The research provides evidence that corals may have multiple mechanisms that facilitate recovery from bleaching induced by environmental stresses.
Scientists have known that corals can recover from bleaching episodes, but they did not know why.
It has not been clear whether recovery resulted from the few remaining symbiotic algae, or algal symbionts, remaining within the coral tissue since early development, or if coral could acquire entirely new ones from their aquatic environments.
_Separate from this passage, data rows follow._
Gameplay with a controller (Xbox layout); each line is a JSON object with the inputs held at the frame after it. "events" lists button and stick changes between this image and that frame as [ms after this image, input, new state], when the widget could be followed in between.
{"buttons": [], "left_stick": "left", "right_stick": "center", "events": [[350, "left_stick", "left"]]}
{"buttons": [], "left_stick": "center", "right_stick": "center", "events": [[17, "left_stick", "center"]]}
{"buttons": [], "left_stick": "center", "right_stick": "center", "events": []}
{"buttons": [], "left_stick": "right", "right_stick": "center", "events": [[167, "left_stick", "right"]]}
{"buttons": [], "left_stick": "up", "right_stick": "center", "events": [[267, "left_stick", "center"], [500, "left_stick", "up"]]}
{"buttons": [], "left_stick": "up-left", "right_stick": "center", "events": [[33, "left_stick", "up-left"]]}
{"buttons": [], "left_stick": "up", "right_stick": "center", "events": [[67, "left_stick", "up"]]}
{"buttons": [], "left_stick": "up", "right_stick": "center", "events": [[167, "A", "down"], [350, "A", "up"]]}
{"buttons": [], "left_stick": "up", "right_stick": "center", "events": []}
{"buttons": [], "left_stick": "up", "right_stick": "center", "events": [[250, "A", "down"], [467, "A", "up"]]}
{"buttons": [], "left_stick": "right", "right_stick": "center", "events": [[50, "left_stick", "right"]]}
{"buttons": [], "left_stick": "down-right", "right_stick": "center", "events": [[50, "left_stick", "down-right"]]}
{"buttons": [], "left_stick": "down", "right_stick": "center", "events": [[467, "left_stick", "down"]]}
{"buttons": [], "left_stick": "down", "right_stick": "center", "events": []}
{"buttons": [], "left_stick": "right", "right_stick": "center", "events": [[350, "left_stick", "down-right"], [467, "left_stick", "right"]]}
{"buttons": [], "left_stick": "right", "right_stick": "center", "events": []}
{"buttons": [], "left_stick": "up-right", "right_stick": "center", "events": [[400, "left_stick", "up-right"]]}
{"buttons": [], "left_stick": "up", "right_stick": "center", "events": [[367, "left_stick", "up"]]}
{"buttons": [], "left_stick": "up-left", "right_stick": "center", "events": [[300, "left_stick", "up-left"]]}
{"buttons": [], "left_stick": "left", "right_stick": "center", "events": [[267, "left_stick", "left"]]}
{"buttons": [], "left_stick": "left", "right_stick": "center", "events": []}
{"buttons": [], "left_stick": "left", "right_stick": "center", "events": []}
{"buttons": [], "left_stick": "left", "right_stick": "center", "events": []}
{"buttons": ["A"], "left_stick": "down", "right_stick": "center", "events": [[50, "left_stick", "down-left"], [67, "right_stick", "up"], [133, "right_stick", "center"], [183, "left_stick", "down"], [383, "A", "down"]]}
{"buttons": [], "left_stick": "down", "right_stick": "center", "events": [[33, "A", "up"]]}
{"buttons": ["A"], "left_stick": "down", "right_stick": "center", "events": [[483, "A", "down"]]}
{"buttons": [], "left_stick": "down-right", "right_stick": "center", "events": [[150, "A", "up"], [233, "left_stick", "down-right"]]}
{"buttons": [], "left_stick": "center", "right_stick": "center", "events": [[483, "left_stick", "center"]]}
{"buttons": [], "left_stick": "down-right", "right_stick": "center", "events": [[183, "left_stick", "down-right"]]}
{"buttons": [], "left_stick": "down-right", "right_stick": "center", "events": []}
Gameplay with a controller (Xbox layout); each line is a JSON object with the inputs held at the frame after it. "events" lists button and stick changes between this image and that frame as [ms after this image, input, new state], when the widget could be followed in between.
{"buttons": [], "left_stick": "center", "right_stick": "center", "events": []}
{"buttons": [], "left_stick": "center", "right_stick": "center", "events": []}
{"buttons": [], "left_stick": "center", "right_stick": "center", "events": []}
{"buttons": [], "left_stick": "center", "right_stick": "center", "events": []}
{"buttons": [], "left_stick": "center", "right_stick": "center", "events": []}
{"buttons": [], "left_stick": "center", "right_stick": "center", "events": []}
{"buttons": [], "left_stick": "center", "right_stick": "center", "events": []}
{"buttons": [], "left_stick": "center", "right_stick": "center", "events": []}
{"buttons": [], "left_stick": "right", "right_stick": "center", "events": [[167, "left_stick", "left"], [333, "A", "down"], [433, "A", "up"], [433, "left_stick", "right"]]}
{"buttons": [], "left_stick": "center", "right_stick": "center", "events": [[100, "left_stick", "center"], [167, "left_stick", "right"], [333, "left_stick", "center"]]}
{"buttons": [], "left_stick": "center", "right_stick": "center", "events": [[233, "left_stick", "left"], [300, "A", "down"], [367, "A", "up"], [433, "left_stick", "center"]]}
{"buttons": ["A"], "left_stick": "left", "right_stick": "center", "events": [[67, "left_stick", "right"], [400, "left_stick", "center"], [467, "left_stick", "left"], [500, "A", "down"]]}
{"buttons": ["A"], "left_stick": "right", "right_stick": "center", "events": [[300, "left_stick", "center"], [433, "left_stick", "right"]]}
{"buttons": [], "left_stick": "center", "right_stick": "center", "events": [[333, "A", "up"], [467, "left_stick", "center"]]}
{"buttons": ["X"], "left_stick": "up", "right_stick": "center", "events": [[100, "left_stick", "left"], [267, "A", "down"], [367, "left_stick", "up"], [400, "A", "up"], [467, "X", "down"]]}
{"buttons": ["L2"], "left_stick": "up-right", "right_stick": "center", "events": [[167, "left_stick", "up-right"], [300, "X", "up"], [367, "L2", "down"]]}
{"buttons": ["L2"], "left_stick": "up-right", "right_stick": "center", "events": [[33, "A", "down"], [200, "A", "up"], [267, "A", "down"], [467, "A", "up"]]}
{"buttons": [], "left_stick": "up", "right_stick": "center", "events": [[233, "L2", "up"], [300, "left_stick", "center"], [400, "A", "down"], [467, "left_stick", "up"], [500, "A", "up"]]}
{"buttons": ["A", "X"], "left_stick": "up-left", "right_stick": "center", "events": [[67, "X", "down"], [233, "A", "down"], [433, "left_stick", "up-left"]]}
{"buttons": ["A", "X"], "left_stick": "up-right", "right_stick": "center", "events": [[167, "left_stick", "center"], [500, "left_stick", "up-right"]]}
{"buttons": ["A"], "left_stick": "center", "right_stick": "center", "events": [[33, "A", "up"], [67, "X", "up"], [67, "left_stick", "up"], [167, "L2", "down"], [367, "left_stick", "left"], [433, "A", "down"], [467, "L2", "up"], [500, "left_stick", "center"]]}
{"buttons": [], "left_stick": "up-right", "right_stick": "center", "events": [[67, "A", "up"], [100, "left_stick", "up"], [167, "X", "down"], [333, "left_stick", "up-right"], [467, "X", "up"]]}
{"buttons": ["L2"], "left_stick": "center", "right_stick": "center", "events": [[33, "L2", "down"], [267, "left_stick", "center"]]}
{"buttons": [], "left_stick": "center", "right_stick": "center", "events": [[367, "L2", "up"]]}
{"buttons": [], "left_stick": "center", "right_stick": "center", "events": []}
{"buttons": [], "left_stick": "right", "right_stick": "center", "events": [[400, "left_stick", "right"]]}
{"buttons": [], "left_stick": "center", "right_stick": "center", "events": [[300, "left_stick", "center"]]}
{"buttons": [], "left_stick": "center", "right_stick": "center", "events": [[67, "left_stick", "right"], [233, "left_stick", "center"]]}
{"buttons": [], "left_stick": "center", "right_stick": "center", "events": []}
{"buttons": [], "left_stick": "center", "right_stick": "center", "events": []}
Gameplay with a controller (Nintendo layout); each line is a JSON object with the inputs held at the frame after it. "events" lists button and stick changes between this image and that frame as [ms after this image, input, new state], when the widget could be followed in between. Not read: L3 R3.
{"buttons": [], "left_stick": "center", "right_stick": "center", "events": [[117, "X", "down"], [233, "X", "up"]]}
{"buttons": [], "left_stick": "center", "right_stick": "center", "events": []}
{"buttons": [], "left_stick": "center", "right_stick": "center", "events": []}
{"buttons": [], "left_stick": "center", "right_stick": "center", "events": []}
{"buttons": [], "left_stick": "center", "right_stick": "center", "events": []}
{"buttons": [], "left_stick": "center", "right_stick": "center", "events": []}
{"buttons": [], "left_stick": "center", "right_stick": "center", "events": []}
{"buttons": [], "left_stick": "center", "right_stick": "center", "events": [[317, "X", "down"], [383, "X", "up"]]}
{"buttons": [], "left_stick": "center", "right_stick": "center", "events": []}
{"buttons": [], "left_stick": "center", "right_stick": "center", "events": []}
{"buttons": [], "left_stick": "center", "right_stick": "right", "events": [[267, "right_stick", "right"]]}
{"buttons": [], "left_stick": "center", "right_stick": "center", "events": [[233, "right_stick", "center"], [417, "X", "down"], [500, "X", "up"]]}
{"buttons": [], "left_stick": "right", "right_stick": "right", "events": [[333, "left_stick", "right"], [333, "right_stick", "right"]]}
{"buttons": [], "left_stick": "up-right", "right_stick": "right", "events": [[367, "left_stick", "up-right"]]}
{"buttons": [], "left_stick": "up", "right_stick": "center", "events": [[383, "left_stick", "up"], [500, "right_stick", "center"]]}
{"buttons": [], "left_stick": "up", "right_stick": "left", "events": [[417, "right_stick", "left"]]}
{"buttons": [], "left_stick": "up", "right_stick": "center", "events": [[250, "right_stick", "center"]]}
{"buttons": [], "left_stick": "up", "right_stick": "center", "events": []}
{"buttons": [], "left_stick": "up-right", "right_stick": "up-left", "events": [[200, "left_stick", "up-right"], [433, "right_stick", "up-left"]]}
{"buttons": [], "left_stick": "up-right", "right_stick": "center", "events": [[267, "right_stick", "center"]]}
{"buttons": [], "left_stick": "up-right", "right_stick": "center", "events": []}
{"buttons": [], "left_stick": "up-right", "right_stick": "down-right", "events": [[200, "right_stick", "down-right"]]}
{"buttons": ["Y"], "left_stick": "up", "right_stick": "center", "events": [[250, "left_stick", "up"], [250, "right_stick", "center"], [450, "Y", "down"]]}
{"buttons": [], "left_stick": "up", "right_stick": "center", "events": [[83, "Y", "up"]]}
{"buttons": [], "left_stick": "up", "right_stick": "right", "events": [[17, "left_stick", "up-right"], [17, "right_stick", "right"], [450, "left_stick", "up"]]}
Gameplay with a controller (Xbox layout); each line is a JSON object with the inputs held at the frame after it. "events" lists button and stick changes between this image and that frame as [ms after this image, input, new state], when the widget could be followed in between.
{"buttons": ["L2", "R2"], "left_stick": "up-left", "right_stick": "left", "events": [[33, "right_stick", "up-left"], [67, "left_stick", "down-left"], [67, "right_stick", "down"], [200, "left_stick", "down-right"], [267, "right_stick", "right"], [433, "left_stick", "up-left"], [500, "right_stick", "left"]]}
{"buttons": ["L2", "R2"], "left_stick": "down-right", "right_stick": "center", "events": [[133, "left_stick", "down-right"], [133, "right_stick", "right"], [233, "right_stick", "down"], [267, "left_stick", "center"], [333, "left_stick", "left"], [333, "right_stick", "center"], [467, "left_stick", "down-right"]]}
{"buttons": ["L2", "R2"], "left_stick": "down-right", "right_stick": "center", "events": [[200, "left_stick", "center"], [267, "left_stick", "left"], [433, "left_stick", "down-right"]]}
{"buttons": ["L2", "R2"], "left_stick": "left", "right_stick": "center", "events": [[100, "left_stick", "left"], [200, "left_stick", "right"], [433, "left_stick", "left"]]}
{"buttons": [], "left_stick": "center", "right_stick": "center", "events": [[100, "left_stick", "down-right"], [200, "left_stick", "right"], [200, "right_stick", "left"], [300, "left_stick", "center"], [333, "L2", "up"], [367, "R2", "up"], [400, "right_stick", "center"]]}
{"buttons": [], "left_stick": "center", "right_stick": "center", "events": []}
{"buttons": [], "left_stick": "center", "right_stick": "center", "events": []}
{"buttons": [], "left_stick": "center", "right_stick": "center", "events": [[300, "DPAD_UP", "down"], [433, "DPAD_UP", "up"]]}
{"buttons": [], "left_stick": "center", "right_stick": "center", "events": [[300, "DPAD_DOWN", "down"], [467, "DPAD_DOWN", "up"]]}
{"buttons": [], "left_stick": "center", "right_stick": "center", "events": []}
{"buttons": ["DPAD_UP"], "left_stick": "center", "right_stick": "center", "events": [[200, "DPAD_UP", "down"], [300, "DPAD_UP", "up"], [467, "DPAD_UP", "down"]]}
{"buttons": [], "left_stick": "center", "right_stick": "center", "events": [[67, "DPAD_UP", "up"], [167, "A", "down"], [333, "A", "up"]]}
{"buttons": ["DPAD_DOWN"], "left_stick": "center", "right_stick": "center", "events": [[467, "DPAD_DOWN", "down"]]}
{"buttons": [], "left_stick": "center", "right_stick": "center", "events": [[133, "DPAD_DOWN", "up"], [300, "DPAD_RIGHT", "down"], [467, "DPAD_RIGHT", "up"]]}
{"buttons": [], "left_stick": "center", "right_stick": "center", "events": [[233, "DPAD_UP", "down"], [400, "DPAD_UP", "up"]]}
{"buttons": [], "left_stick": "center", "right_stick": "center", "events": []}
Corals survive and thrive because of the symbiotic relationship they develop with the single-celled algae called zooxanthellae (zo-zan-thel-y), which live inside them and help supply them with food.
But certain environmental stresses, such as high or low light or sea temperatures, can lead to a reduction in algal densities or loss of pigmentation, leaving the coral's white skeleton visible through the clear tissue.
"Our data show that corals have the potential to take up new symbionts, providing a mechanism for resilience in the face of environmental change," said Mary-Alice Coffroth, Ph.D., associate professor of biological sciences in UB's College of Arts and Sciences, and senior author on the paper.
Coffroth and her co-author, Cynthia L. Lewis, who recently received her master's degree in biological sciences from UB, induced bleaching in gorgonian soft corals (a type of sea rod common to Caribbean reefs) by keeping them in darkness in the laboratory.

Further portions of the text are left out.